# Your instructions
Reproduce the passage of the text below on the electoral college vote, starting at "That represents the" and ending at "after Monday’s vote.".

# Given text
After the vote, the ballots will be shipped by the US Postal Service to Washington, where they must arrive at Congress no later than December 23.
There they will be counted by the Senate in a special session presided over by departing Vice President Mike Pence on January 6.
That represents the last step before the inauguration of Mr Biden on January 20.
While Mr Trump can cause delays and objections through House members on January 6, he will officially run out of options to dispute the election after Monday’s vote.
He lost two legal bids at the Supreme Court and 59 at local courts.
Mr Trump said that he would leave the White House if the electoral college representatives did not declare a winner on Monday. "Certainly I will, and you know that," he said on November 27.
But he may never concede and it is unclear if he will attend Mr Biden's inauguration. He pledged more legal battles.
“No, it's not over. We keep going and we're going to continue to go forward. We have numerous local cases,” he told Fox News.
Mr Trump evaded the question of whether he would attend the inauguration.
"I don't want to talk about that," he said.
Mr Trump's supporters clashed with anti-Trump groups in Washington DC at the weekend.
At least four people were stabbed at night time in the downtown area and more than 23 were arrested.
The city police department said two of its officers were injured in the clashes on Saturday.
It said it charged 10 people with offences including assaulting police officers and rioting.

# Material provided
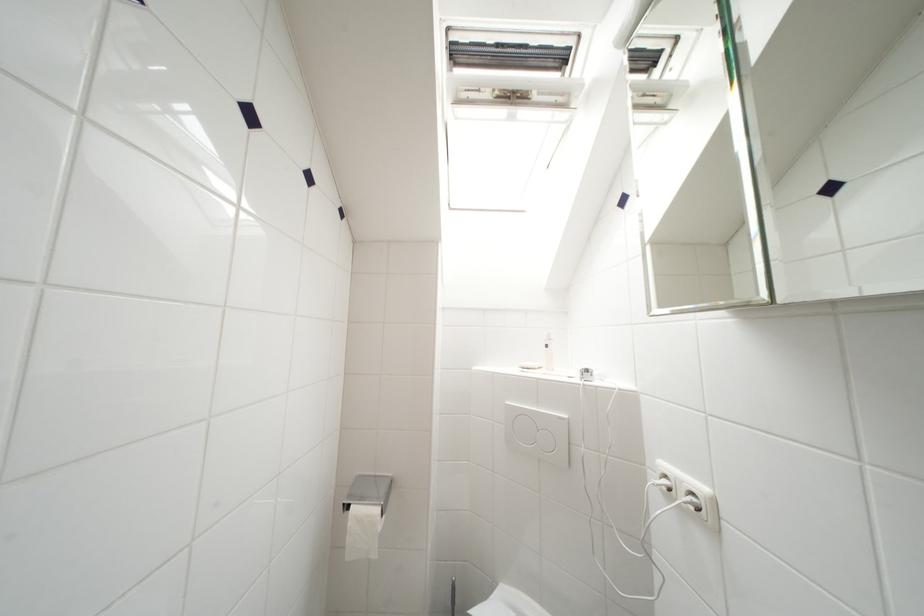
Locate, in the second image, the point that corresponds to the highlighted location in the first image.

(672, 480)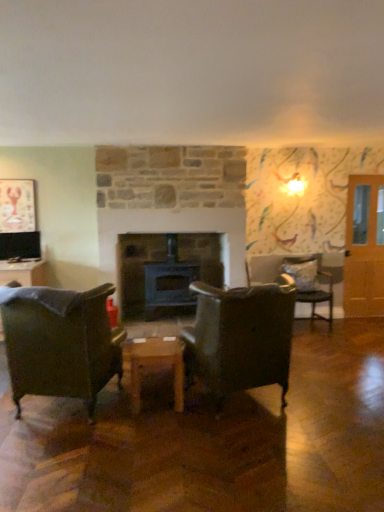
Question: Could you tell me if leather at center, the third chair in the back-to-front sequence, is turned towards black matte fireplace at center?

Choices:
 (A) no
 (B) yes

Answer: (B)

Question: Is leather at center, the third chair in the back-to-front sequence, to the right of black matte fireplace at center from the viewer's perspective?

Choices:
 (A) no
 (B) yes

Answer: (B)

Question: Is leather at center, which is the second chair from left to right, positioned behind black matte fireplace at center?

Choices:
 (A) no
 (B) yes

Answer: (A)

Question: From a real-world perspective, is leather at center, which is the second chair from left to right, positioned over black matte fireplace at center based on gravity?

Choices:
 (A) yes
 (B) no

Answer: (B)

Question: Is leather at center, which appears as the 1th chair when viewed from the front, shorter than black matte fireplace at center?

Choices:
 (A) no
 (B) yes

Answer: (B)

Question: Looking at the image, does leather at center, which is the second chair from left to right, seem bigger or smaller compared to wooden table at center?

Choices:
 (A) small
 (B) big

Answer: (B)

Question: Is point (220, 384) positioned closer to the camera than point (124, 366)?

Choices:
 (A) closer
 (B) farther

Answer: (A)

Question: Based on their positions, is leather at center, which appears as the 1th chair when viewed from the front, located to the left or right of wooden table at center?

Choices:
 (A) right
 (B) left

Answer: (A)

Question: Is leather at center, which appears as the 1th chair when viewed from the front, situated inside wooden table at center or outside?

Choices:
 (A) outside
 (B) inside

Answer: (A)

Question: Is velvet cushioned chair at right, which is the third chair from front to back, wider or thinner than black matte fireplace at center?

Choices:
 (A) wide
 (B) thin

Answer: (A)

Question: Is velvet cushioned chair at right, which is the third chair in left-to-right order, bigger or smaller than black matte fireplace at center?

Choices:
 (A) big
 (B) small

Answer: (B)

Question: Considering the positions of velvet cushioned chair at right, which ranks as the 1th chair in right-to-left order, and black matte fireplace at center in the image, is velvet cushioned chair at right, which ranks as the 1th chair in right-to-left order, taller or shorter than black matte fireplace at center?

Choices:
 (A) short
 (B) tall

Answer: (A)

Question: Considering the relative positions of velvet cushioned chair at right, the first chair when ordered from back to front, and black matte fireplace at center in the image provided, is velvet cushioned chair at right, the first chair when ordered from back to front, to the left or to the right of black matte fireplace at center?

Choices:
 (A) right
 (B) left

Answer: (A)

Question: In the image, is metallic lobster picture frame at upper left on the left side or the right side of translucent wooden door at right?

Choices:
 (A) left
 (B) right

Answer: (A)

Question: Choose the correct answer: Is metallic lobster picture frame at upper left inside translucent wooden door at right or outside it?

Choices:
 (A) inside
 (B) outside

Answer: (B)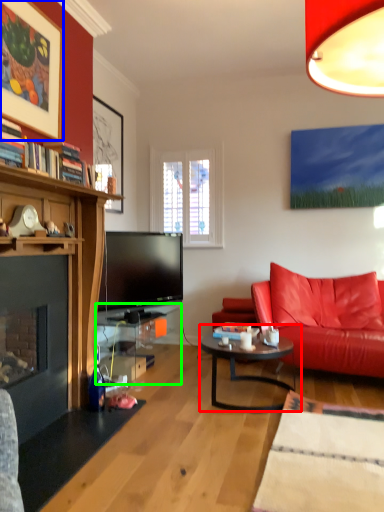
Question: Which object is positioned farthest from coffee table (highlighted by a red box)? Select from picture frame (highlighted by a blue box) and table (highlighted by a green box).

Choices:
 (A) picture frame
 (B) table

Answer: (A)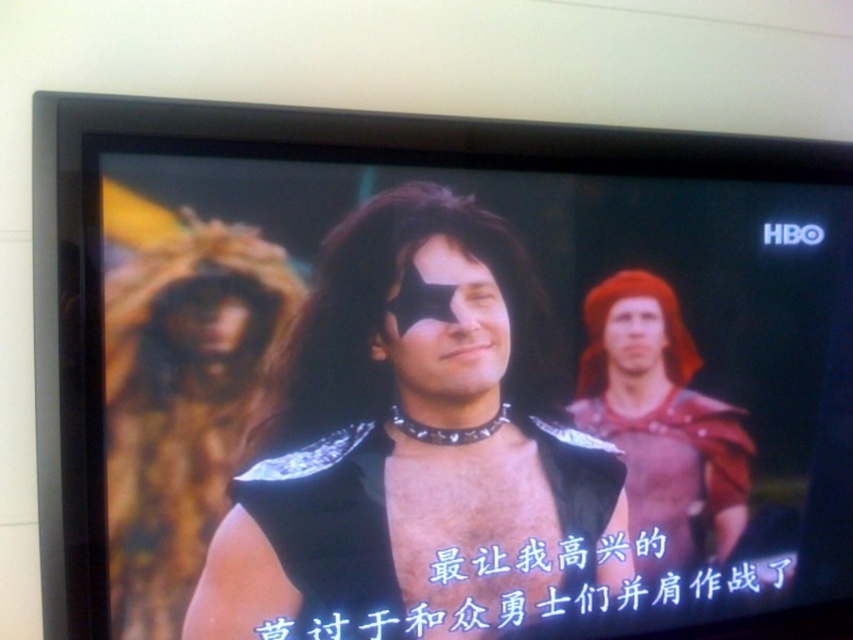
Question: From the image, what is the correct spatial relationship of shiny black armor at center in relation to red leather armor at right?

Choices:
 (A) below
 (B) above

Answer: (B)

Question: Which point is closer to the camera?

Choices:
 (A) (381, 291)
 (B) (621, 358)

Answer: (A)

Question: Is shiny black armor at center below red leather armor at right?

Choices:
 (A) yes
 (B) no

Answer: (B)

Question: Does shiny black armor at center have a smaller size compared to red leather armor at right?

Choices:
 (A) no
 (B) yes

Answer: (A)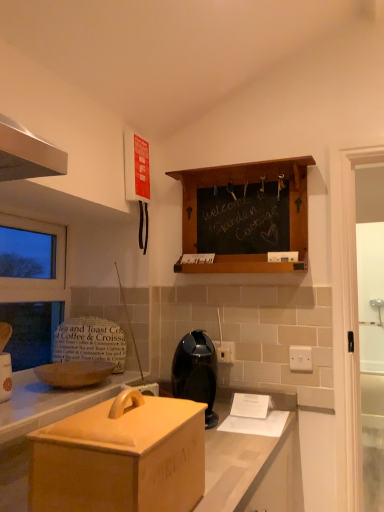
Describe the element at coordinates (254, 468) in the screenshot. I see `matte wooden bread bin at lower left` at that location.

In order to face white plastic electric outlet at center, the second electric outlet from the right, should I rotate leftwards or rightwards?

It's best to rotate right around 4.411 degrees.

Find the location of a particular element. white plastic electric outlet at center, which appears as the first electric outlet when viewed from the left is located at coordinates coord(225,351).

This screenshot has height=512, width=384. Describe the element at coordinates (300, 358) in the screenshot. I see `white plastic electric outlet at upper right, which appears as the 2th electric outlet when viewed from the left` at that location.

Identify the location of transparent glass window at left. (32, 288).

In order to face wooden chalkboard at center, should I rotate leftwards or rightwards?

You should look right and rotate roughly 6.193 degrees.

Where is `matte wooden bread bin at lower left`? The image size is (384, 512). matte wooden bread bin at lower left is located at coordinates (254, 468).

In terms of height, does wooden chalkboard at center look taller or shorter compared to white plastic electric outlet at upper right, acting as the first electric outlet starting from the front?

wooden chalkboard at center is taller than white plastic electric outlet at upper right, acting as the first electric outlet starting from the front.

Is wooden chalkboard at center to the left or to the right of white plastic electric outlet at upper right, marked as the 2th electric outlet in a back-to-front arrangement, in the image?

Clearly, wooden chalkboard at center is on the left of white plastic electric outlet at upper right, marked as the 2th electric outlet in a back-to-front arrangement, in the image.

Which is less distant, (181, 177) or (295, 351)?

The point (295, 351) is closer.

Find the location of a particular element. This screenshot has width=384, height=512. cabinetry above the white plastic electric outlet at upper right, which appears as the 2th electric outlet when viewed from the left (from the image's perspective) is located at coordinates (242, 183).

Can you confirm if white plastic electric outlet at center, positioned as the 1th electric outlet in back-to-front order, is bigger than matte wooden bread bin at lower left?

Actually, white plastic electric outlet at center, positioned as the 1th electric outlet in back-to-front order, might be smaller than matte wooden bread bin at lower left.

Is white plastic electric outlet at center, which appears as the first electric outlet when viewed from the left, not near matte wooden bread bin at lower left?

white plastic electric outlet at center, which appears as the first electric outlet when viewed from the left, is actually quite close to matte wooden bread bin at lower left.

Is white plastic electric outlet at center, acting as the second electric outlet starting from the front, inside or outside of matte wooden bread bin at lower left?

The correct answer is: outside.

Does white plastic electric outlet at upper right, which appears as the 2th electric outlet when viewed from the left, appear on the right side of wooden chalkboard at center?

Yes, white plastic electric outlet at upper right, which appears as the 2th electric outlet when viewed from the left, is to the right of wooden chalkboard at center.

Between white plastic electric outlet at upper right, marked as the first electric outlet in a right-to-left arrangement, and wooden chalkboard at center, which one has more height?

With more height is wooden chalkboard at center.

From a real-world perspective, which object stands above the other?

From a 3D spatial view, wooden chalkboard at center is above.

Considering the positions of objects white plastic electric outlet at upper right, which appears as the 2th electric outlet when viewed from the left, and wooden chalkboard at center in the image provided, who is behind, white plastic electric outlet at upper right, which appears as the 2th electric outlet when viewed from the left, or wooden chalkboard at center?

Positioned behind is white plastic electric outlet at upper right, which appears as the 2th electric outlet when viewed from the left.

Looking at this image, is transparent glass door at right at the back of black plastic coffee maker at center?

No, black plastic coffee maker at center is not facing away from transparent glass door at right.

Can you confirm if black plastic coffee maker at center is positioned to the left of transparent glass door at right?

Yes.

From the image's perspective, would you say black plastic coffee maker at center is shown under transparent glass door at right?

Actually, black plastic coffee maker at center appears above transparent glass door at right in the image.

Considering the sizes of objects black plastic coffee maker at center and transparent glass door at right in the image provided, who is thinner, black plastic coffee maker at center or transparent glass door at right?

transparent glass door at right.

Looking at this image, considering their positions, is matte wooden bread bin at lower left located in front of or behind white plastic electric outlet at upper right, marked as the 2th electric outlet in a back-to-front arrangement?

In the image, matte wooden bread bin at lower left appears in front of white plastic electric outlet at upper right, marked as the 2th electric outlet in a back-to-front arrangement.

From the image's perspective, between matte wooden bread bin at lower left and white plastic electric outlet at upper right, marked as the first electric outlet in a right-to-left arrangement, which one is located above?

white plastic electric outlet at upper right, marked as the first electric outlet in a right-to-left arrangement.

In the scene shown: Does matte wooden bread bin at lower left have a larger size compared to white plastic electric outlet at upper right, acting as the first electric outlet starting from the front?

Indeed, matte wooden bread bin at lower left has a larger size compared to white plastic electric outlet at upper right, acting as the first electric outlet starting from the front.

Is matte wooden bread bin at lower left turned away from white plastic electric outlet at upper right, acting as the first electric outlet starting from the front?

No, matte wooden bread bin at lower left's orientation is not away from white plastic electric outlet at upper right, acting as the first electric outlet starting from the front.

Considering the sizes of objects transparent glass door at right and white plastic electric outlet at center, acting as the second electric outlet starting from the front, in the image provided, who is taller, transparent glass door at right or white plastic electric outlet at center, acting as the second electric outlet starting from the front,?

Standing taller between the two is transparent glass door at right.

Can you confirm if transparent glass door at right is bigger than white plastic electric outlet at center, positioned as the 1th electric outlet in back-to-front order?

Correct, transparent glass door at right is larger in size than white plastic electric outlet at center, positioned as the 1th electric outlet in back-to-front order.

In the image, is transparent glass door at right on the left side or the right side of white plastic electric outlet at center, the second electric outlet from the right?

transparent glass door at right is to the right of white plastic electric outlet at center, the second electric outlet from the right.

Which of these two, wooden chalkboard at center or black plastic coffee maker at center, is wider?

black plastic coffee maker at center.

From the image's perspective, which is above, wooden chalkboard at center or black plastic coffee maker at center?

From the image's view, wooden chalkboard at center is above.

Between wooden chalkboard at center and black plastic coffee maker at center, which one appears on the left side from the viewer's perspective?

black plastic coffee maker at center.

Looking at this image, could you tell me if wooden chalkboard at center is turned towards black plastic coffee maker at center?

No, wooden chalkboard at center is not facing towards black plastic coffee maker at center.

# Task response
That represents the last step before the inauguration of Mr Biden on January 20.
While Mr Trump can cause delays and objections through House members on January 6, he will officially run out of options to dispute the election after Monday’s vote.